Она подцепила на кончик ложечки мороженое, положила его в рот. Слегка улыбнулась и сказала:
— А это вкусно.
Потом она надолго задумалась. Официант принес ликер и кофе, положил на стол счет. Ликер не понравился Маше и она отодвинула рюмку с извиняющейся полуулыбкой. Я вернул официанта с полдороги, положил деньги на листок со счетом и мы встали из-за стола.
На улице солнце продолжало, не скупясь, золотить стены зданий, скверы и купола московских храмов. Маша зажмурилась, привыкая к яркому свету, мы с минуту постояли во дворике Дома журналистов, потом вышли на тротуар. Из тоннеля под мостовой выскакивали машины и неслись в сторону улицы, еще недавно носившей имя великого пролетарского писателя. Рядом шумел Арбат. Мы спустились в подземный переход и вышли к станции метро.
— Ну, — сказала Маша, подняв на меня глаза, — мне пора возвращаться. Спасибо тебе за праздник. Мне было очень хорошо.

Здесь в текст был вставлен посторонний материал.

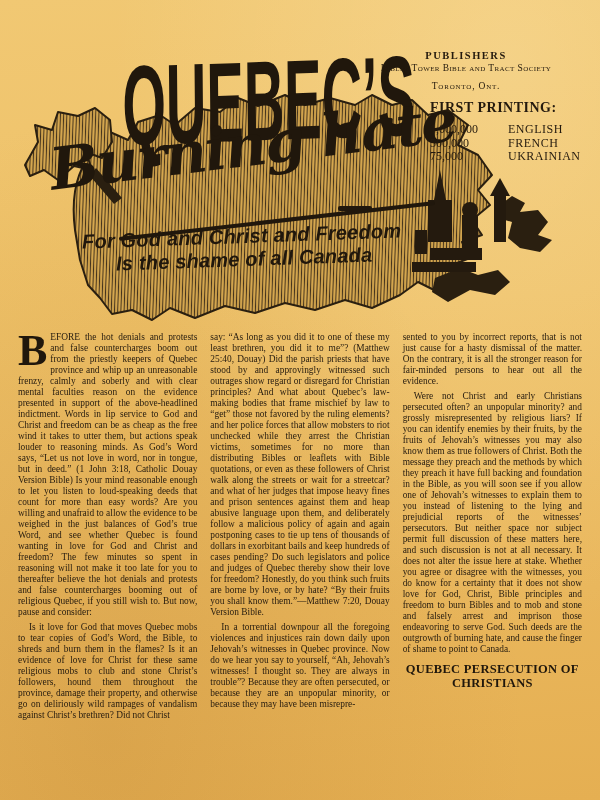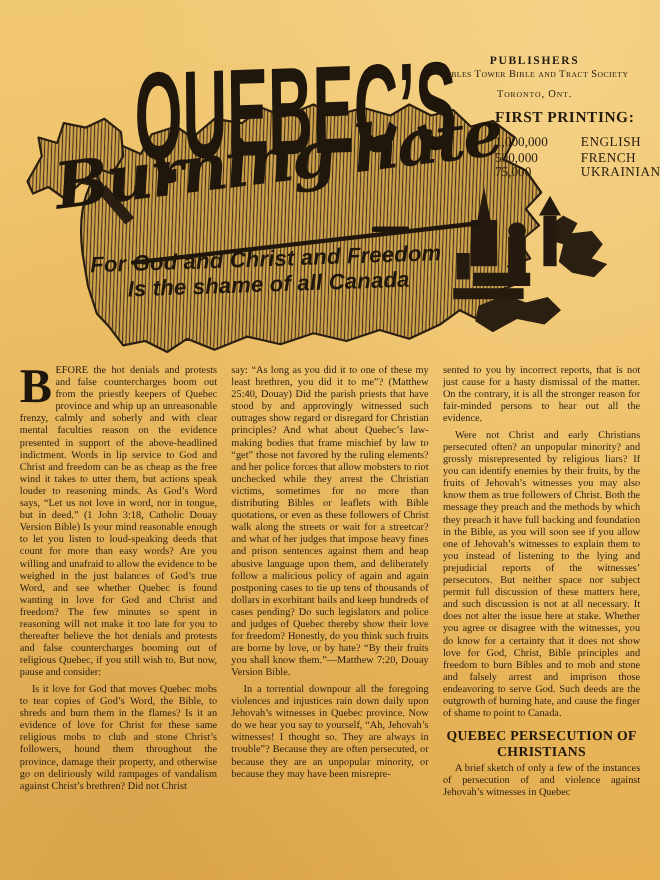--- a/index.html
+++ b/index.html
@@ -26,21 +26,21 @@
     color:#20170c;white-space:nowrap;
   }
   .swash{position:absolute;left:118px;top:219px;width:318px;height:4px;background:#20170c;border-radius:3px;transform:rotate(-6.5deg);}
   .dash{position:absolute;left:338px;top:206px;width:34px;height:5px;background:#20170c;border-radius:2px;}
   .sub1,.sub2{
     position:absolute;font-family:"Liberation Sans",sans-serif;font-weight:700;font-style:italic;
     font-size:20px;color:#20170c;white-space:nowrap;letter-spacing:0.2px;transform:rotate(-2deg);
   }
   .sub1{left:82px;top:225px;}
   .sub2{left:116px;top:248px;}
-  .pub{position:absolute;left:378px;top:50px;width:216px;text-align:center;}
+  .pub{position:absolute;left:358px;top:50px;width:216px;text-align:center;}
   .pub-label{font-weight:700;font-size:10.5px;letter-spacing:1.5px;}
   .pub-org{font-variant:small-caps;font-size:9.5px;letter-spacing:0.4px;margin-top:2px;}
   .pub-city{font-variant:small-caps;font-size:9.5px;letter-spacing:0.8px;margin-top:8px;font-family:Liberation Serif, serif;}
   .printing{margin-top:9px;text-align:left;padding-left:72px;}
   .printing-label{font-weight:700;font-size:14px;letter-spacing:0.5px;margin-bottom:7px;}
   .print-row{display:grid;grid-template-columns:68px 10px auto;font-size:12px;line-height:13.5px;}
   .print-count{grid-column:1;text-align:left;}
   .print-lang{grid-column:3;letter-spacing:0.5px;}
   .columns{
     position:absolute;left:18px;top:332px;width:564px;height:438px;
@@ -120,17 +120,16 @@
       <p class="indent">Is it love for God that moves Quebec mobs to tear copies of God’s Word, the Bible, to shreds and burn them in the flames? Is it an evidence of love for Christ for these same religious mobs to club and stone Christ’s followers, hound them throughout the province, damage their property, and otherwise go on deliriously wild rampages of vandalism against Christ’s brethren? Did not Christ</p>
     </div>
     <div class="col">
       <p>say: “As long as you did it to one of these my least brethren, you did it to me”? (Matthew 25:40, Douay) Did the parish priests that have stood by and approvingly witnessed such outrages show regard or disregard for Christian principles? And what about Quebec’s law-making bodies that frame mischief by law to “get” those not favored by the ruling elements? and her police forces that allow mobsters to riot unchecked while they arrest the Christian victims, sometimes for no more than distributing Bibles or leaflets with Bible quotations, or even as these followers of Christ walk along the streets or wait for a streetcar? and what of her judges that impose heavy fines and prison sentences against them and heap abusive language upon them, and deliberately follow a malicious policy of again and again postponing cases to tie up tens of thousands of dollars in exorbitant bails and keep hundreds of cases pending? Do such legislators and police and judges of Quebec thereby show their love for freedom? Honestly, do you think such fruits are borne by love, or by hate? “By their fruits you shall know them.”—Matthew 7:20, Douay Version Bible.</p>
       <p class="indent">In a torrential downpour all the foregoing violences and injustices rain down daily upon Jehovah’s witnesses in Quebec province. Now do we hear you say to yourself, “Ah, Jehovah’s witnesses! I thought so. They are always in trouble”? Because they are often persecuted, or because they are an unpopular minority, or because they may have been misrepre-</p>
     </div>
     <div class="col">
       <p>sented to you by incorrect reports, that is not just cause for a hasty dismissal of the matter. On the contrary, it is all the stronger reason for fair-minded persons to hear out all the evidence.</p>
       <p class="indent">Were not Christ and early Christians persecuted often? an unpopular minority? and grossly misrepresented by religious liars? If you can identify enemies by their fruits, by the fruits of Jehovah’s witnesses you may also know them as true followers of Christ. Both the message they preach and the methods by which they preach it have full backing and foundation in the Bible, as you will soon see if you allow one of Jehovah’s witnesses to explain them to you instead of listening to the lying and prejudicial reports of the witnesses’ persecutors. But neither space nor subject permit full discussion of these matters here, and such discussion is not at all necessary. It does not alter the issue here at stake. Whether you agree or disagree with the witnesses, you do know for a certainty that it does not show love for God, Christ, Bible principles and freedom to burn Bibles and to mob and stone and falsely arrest and imprison those endeavoring to serve God. Such deeds are the outgrowth of burning hate, and cause the finger of shame to point to Canada.</p>
       <h3>QUEBEC PERSECUTION OF CHRISTIANS</h3>
-      <p class="indent">A brief sketch of only a few of the instances of persecution of and violence against Jehovah’s witnesses in Quebec</p>
     </div>
   </div>
 
 </div>
 
 </body></html>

Представив, что Маша сейчас уйдет, я вдруг почувствовал нестерпимое одиночество. В огромной Москве я был, как Амундсен в ледяной Антарктиде, где на тысячи километров ни одной живой души. Я взял в руку ее ладонь, приложил к своей щеке и сказал:
— А, может, я провожу тебя до Шоссе Энтузиастов?
Она осторожно высвободила руку.
— Не стоит портить себе настроение. Я к этому не готова. — Помолчала и почти шепотом спросила: — Ты же не уедешь завтра?
— Нет, — сказал я, хотя абсолютно не представлял себе, чем буду заниматься в Москве.
— Ну вот и хорошо.
Она отстранилась от меня и тут же шагнула в толпу, которая, подхватив ее, понесла в черный провал станции метро. Я привстал на цыпочки, чтобы разглядеть ее в этой толпе, но Маша исчезла, словно Снегурочка, шагнувшая через костер.